__Direction__: Write out word for word everything from the line containing "the example 7.45" down to the line containing "Recorded time: 9.34.42" in the entries below, leaving out the pictures.

__Data to use__:
* * * * * * *
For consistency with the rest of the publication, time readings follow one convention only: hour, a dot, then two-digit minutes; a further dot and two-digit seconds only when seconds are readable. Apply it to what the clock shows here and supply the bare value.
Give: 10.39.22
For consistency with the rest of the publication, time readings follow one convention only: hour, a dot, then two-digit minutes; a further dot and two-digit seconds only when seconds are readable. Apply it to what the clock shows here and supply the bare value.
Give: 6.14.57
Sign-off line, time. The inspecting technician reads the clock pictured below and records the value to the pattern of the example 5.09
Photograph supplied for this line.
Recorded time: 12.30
* * * * * * *
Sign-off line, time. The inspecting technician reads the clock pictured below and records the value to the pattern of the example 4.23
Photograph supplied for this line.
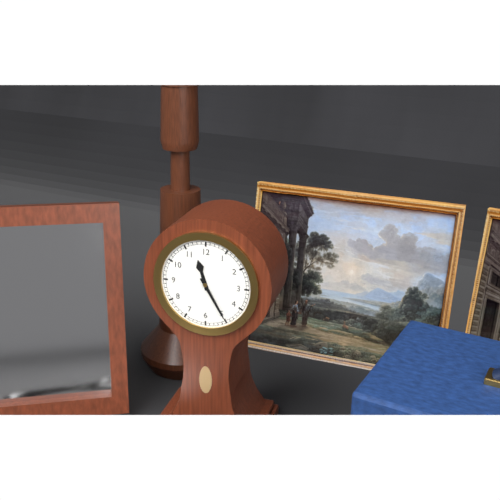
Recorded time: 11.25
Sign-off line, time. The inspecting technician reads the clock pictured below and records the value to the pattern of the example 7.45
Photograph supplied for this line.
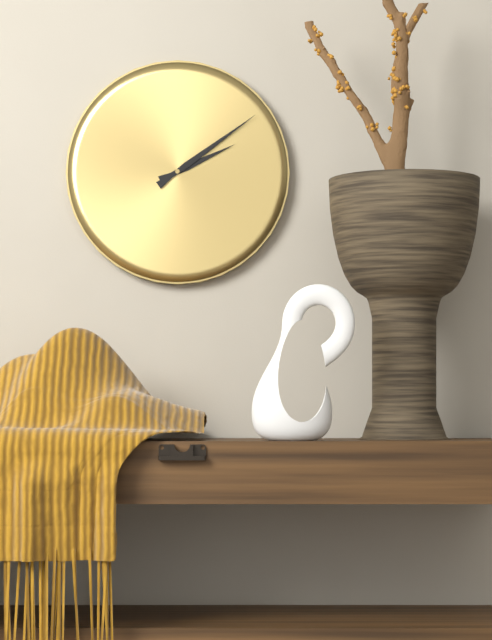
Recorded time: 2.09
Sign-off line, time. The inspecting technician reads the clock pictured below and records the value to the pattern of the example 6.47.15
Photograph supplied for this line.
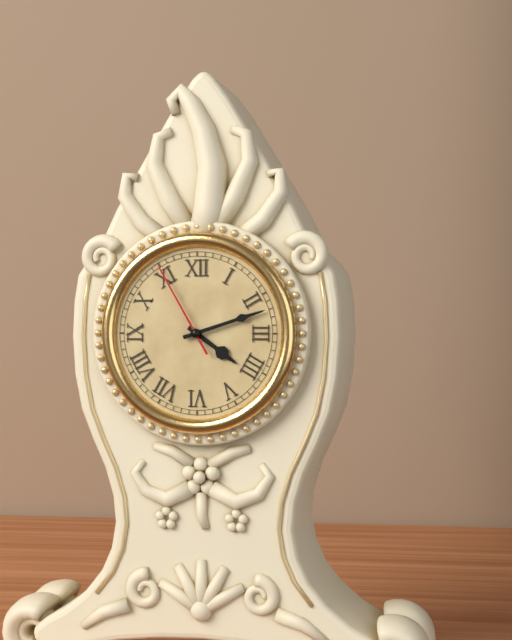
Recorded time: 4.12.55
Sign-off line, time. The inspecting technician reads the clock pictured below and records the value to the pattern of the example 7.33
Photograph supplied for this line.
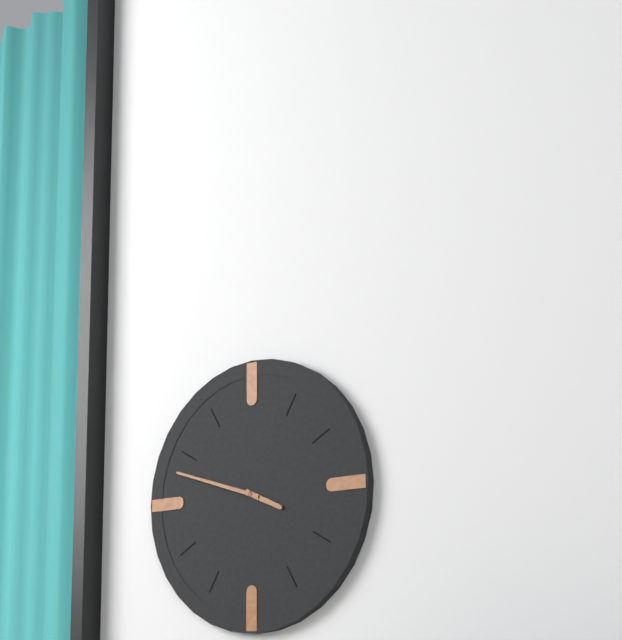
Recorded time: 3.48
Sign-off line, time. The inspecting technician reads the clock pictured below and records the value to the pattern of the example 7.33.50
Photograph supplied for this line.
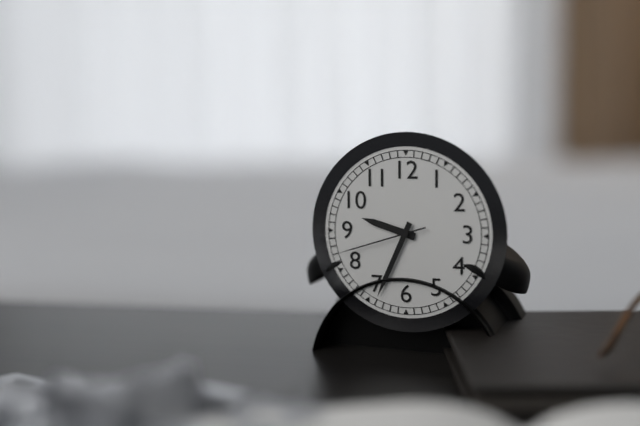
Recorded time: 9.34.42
* * * * * * *
__Exercise solution__:
Sign-off line, time. The inspecting technician reads the clock pictured below and records the value to the pattern of the example 7.45
Photograph supplied for this line.
Recorded time: 2.09
Sign-off line, time. The inspecting technician reads the clock pictured below and records the value to the pattern of the example 6.47.15
Photograph supplied for this line.
Recorded time: 4.12.55
Sign-off line, time. The inspecting technician reads the clock pictured below and records the value to the pattern of the example 7.33
Photograph supplied for this line.
Recorded time: 3.48
Sign-off line, time. The inspecting technician reads the clock pictured below and records the value to the pattern of the example 7.33.50
Photograph supplied for this line.
Recorded time: 9.34.42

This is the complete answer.